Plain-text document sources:

= = = = =

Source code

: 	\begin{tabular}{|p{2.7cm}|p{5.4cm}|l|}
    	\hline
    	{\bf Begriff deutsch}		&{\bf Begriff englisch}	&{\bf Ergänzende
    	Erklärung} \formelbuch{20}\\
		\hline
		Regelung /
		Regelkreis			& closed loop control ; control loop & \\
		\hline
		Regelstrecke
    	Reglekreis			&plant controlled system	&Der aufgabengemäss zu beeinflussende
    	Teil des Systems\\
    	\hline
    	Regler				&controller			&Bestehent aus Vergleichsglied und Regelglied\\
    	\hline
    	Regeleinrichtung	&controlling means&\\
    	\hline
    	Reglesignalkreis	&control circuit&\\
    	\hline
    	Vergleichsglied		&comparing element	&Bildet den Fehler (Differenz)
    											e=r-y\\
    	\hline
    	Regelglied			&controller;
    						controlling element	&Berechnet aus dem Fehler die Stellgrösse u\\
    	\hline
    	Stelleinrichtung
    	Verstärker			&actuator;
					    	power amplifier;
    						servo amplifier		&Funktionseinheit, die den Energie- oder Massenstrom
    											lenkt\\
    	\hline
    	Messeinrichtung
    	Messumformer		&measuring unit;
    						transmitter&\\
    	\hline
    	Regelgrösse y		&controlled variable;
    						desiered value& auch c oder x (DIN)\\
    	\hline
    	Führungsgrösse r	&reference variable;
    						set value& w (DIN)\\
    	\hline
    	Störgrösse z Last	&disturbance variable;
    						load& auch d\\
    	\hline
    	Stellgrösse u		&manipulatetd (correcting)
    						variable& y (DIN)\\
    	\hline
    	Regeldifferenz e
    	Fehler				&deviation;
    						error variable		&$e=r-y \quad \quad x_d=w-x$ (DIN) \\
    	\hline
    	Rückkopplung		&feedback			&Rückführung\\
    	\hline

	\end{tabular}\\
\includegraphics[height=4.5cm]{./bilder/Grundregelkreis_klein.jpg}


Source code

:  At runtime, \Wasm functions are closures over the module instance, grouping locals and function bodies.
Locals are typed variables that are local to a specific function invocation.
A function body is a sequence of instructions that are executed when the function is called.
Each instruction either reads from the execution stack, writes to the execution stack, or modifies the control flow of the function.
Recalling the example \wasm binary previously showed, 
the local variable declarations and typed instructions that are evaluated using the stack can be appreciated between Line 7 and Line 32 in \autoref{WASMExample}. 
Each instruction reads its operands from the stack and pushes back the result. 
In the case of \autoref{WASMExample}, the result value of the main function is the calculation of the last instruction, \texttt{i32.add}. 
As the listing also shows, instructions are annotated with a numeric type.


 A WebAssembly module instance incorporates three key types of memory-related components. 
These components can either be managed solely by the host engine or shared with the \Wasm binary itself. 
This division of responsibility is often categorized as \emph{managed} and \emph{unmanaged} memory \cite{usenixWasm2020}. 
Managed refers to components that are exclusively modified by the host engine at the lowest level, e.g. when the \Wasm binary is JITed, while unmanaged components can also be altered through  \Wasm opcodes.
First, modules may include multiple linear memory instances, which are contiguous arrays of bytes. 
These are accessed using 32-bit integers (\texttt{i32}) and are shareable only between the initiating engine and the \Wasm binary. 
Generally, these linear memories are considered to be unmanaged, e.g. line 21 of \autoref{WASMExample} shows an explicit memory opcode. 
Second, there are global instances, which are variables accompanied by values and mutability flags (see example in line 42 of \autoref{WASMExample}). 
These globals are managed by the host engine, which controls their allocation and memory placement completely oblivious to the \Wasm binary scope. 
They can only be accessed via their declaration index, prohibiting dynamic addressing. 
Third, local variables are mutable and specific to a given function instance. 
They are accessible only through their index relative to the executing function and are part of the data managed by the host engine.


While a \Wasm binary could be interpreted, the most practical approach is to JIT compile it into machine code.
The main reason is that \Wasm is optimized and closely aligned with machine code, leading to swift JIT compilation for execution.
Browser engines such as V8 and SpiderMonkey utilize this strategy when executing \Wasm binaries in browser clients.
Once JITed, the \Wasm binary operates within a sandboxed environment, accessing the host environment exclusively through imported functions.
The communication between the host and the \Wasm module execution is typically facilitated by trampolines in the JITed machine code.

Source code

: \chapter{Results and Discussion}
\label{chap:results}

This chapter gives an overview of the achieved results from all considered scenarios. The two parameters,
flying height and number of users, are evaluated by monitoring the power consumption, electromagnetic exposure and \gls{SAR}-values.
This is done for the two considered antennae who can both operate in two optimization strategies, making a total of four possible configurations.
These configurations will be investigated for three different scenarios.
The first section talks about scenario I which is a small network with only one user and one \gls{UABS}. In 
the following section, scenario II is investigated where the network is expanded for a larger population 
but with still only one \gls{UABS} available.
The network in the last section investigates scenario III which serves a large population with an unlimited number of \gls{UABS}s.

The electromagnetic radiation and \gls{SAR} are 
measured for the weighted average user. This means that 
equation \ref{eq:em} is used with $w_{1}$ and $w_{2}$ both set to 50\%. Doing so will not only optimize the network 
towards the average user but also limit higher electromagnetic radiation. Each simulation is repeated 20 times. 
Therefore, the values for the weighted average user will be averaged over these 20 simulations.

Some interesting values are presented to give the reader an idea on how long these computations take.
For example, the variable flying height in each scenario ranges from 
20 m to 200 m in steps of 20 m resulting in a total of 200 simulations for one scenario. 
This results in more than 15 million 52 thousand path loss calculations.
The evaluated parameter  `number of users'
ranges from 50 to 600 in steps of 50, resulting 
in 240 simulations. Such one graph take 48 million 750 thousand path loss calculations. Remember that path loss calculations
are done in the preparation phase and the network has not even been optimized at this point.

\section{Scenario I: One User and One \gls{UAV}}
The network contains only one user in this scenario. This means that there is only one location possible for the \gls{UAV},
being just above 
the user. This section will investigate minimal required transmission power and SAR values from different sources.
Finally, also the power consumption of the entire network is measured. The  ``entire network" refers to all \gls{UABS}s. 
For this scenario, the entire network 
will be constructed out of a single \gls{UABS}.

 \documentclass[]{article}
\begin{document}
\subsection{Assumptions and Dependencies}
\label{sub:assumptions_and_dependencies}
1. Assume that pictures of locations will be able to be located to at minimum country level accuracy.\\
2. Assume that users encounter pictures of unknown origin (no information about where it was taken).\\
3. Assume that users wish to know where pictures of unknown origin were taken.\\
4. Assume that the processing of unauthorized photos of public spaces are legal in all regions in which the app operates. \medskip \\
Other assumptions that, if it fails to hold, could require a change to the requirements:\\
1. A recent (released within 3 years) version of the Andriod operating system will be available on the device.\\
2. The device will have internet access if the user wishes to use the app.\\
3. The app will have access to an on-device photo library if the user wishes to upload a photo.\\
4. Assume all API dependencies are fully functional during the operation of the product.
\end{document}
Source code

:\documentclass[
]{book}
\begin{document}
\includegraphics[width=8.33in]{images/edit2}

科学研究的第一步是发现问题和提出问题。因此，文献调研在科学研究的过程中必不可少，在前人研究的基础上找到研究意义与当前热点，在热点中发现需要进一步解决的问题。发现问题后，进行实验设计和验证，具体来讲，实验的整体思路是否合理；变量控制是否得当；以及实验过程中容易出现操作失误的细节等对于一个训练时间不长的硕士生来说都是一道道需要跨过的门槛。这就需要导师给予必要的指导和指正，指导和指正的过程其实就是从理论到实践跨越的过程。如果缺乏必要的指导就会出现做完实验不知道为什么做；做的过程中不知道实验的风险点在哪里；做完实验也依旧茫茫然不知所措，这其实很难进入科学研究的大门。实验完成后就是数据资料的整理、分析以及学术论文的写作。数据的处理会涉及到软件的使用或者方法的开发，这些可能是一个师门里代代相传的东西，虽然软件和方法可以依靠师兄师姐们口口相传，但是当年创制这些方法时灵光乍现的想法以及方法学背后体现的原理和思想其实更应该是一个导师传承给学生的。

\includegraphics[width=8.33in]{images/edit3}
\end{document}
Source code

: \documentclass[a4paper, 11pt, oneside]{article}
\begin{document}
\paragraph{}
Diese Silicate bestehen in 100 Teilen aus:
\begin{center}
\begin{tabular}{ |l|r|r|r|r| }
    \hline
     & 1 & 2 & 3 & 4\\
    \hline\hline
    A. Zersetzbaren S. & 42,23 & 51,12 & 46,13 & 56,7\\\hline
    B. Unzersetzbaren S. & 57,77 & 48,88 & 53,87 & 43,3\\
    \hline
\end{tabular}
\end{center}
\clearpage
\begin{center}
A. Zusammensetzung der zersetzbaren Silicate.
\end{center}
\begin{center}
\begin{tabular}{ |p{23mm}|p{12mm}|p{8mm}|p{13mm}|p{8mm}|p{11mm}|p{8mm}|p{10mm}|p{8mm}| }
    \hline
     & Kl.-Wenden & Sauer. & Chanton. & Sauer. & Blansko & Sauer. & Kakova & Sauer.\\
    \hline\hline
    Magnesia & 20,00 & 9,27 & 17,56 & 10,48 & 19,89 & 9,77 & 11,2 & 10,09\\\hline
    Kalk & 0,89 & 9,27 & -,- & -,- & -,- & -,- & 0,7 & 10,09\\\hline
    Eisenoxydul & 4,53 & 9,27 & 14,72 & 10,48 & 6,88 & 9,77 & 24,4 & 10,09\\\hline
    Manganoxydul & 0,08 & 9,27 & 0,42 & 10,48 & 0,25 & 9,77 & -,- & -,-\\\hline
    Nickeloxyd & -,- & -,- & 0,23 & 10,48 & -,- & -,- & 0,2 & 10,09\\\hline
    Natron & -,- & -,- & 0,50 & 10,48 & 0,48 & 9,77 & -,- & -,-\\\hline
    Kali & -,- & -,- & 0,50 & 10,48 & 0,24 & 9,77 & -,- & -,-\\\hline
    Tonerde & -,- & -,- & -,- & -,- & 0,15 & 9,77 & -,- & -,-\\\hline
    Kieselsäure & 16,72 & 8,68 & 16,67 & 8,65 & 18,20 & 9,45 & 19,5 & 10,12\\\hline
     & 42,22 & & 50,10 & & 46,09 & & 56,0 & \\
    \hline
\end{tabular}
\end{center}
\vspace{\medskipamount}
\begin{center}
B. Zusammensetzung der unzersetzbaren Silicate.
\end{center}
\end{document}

= = = = =

• _DESCRIPTION OF THE TASK_
Copy only the entries from the first line to the line with "and function bodies.", each exactly as it appears.

• _YOUR SOLUTION_
Source code

: 	\begin{tabular}{|p{2.7cm}|p{5.4cm}|l|}
    	\hline
    	{\bf Begriff deutsch}		&{\bf Begriff englisch}	&{\bf Ergänzende
    	Erklärung} \formelbuch{20}\\
		\hline
		Regelung /
		Regelkreis			& closed loop control ; control loop & \\
		\hline
		Regelstrecke
    	Reglekreis			&plant controlled system	&Der aufgabengemäss zu beeinflussende
    	Teil des Systems\\
    	\hline
    	Regler				&controller			&Bestehent aus Vergleichsglied und Regelglied\\
    	\hline
    	Regeleinrichtung	&controlling means&\\
    	\hline
    	Reglesignalkreis	&control circuit&\\
    	\hline
    	Vergleichsglied		&comparing element	&Bildet den Fehler (Differenz)
    											e=r-y\\
    	\hline
    	Regelglied			&controller;
    						controlling element	&Berechnet aus dem Fehler die Stellgrösse u\\
    	\hline
    	Stelleinrichtung
    	Verstärker			&actuator;
					    	power amplifier;
    						servo amplifier		&Funktionseinheit, die den Energie- oder Massenstrom
    											lenkt\\
    	\hline
    	Messeinrichtung
    	Messumformer		&measuring unit;
    						transmitter&\\
    	\hline
    	Regelgrösse y		&controlled variable;
    						desiered value& auch c oder x (DIN)\\
    	\hline
    	Führungsgrösse r	&reference variable;
    						set value& w (DIN)\\
    	\hline
    	Störgrösse z Last	&disturbance variable;
    						load& auch d\\
    	\hline
    	Stellgrösse u		&manipulatetd (correcting)
    						variable& y (DIN)\\
    	\hline
    	Regeldifferenz e
    	Fehler				&deviation;
    						error variable		&$e=r-y \quad \quad x_d=w-x$ (DIN) \\
    	\hline
    	Rückkopplung		&feedback			&Rückführung\\
    	\hline

	\end{tabular}\\
\includegraphics[height=4.5cm]{./bilder/Grundregelkreis_klein.jpg}


Source code

:  At runtime, \Wasm functions are closures over the module instance, grouping locals and function bodies.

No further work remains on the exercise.